Bryan (on Monday 23 October, 2006)
I think one is supposed to develop a new schema for each profile, and that’s part of the problem … for a restrictive extension, I simply can’t see the logic in requiring a new schema, and like you think it’s a bad way to go.
I like your idea of using external constraints to impose your restrictions, and leaving the resulting instance documents conforming to vanilla ISO19139!
Simon Cox (on Wednesday 08 November, 2006)
Concerning profile-by-extension: the ISO 19139 editors anticipated the issue in Annex A.3 in the list item 4). They provide a hook to support conversion back to un-extended 19139. The “@gco:isoType” attribute should be added to any class that extends an ISO class, and in an instance its value is set to the name of the parent class. This supports a simple algorithm to rename or throw away all elements from new namespaces.
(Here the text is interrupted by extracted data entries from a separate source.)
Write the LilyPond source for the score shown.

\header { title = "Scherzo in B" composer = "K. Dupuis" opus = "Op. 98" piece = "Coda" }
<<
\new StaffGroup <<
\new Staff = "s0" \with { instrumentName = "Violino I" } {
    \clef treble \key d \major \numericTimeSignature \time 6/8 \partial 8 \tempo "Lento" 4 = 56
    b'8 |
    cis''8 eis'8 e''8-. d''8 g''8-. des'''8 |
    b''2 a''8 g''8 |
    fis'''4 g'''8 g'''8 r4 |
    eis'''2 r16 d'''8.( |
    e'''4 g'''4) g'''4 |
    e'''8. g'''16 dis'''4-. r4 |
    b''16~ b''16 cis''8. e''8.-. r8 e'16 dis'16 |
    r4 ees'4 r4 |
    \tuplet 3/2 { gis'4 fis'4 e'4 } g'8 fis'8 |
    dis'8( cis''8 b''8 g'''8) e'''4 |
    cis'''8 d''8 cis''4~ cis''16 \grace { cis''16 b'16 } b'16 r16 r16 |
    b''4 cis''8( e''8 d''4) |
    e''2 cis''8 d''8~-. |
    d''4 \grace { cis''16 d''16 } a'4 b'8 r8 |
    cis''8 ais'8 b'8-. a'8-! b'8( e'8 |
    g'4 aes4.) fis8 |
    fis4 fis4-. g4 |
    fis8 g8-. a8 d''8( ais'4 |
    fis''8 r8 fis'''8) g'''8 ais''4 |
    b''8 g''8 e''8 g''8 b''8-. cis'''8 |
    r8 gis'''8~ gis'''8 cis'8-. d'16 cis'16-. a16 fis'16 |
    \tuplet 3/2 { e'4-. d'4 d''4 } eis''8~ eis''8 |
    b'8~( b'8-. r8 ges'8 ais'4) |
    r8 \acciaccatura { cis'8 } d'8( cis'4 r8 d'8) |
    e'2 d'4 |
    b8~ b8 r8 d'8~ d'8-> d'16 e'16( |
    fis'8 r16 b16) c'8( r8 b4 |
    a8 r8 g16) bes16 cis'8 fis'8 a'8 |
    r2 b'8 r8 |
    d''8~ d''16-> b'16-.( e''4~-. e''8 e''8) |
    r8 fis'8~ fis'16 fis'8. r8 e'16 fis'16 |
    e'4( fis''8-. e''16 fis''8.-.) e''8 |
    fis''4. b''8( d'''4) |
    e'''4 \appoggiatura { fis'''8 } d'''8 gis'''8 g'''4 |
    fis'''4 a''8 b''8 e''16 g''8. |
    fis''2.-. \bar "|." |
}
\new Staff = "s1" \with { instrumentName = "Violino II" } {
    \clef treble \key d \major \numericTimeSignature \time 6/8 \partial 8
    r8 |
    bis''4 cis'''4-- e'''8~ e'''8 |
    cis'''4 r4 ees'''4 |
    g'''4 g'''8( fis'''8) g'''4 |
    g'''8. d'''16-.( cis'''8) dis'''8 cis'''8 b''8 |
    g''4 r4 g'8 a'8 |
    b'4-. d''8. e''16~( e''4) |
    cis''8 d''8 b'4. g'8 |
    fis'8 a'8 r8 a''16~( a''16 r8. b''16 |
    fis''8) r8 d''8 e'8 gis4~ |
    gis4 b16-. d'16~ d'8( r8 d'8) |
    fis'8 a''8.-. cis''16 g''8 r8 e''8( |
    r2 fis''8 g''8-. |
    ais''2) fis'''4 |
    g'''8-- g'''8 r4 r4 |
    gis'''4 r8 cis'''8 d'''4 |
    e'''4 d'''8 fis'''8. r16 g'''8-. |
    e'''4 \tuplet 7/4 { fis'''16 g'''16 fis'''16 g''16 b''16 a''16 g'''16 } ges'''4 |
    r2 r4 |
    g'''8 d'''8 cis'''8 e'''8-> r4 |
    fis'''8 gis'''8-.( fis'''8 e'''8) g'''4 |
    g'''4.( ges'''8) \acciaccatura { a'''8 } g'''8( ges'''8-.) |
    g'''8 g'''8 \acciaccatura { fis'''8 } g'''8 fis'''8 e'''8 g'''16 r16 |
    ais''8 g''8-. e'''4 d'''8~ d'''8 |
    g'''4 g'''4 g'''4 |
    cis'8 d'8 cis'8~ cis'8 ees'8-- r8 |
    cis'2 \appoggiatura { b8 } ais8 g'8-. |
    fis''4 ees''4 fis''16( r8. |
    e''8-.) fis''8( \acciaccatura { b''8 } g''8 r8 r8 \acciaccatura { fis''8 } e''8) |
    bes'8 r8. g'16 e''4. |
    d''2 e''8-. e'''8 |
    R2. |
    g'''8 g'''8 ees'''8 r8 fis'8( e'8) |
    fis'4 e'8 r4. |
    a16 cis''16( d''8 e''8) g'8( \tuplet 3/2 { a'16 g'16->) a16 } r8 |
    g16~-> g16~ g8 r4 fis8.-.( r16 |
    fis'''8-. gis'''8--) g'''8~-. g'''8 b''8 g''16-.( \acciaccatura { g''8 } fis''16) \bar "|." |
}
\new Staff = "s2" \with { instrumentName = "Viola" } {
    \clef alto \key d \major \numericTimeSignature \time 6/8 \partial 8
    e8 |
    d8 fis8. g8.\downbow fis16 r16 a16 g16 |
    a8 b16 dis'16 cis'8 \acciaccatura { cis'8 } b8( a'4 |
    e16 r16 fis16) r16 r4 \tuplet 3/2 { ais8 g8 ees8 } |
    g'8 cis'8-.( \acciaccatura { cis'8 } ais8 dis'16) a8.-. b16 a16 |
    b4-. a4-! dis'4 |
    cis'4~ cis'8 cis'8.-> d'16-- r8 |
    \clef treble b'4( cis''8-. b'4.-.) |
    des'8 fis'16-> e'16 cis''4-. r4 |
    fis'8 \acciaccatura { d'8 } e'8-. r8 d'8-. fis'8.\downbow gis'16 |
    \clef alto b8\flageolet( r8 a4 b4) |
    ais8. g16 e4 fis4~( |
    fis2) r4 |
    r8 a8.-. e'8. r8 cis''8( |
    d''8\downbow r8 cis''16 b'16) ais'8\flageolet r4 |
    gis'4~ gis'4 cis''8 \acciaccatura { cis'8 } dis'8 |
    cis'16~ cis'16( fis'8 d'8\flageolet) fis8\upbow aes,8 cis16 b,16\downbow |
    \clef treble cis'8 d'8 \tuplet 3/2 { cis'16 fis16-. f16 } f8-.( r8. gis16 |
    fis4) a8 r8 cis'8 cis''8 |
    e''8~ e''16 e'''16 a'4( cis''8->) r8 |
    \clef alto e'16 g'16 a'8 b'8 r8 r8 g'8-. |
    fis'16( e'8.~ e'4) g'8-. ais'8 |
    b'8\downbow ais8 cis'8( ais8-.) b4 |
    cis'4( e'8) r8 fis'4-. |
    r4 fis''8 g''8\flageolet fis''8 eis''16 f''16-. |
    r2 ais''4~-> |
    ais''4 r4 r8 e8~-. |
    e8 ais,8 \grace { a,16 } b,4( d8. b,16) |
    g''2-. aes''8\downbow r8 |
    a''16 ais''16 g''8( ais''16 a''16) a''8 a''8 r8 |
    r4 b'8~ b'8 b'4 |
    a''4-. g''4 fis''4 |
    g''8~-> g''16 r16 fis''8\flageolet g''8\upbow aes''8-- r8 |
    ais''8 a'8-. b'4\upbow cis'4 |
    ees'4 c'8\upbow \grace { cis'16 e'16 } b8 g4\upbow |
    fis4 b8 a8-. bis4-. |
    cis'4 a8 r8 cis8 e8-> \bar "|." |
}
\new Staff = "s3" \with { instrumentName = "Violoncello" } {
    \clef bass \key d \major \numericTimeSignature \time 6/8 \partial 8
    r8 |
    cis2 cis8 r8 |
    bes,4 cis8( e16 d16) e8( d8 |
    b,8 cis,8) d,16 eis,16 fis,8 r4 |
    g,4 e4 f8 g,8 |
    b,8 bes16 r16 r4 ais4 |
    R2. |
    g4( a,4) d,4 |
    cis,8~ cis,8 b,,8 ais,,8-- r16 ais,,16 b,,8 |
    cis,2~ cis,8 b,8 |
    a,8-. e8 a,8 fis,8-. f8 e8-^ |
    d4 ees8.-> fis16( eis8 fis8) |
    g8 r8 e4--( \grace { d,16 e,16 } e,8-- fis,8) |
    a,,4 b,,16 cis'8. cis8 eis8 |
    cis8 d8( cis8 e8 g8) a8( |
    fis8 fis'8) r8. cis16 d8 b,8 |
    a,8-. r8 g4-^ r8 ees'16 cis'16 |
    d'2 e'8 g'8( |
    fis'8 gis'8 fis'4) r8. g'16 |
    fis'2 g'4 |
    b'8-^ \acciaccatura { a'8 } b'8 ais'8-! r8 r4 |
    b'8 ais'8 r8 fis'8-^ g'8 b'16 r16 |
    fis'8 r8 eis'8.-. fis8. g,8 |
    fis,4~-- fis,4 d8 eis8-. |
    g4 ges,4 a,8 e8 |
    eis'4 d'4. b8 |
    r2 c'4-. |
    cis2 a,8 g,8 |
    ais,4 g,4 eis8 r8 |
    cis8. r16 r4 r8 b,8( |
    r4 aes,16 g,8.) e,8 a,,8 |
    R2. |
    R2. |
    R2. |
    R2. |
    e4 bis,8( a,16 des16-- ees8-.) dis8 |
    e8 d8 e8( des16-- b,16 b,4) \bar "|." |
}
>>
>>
Concerning profile-by-restriction: Many plausible restrictions can be implemented pragmatically using clone-and-modify of the ISO 19139 schemas. However, ISO 19139 Annex A.4 requires that “a tool other than an XML Schema validator” be used to test conformance with a profile. OTOH this kinda supports the notion of applying restrictions using an orthogonal constraint layer (e.g. Schematron). OTOH this could be twisted slightly as “a tool other than an XML Schema validator … configured with the original schemas” i.e. use a XML Schema validator configured with a cloned-and-modified schema. I checked with Dave Danko and he approved of the latter strategy.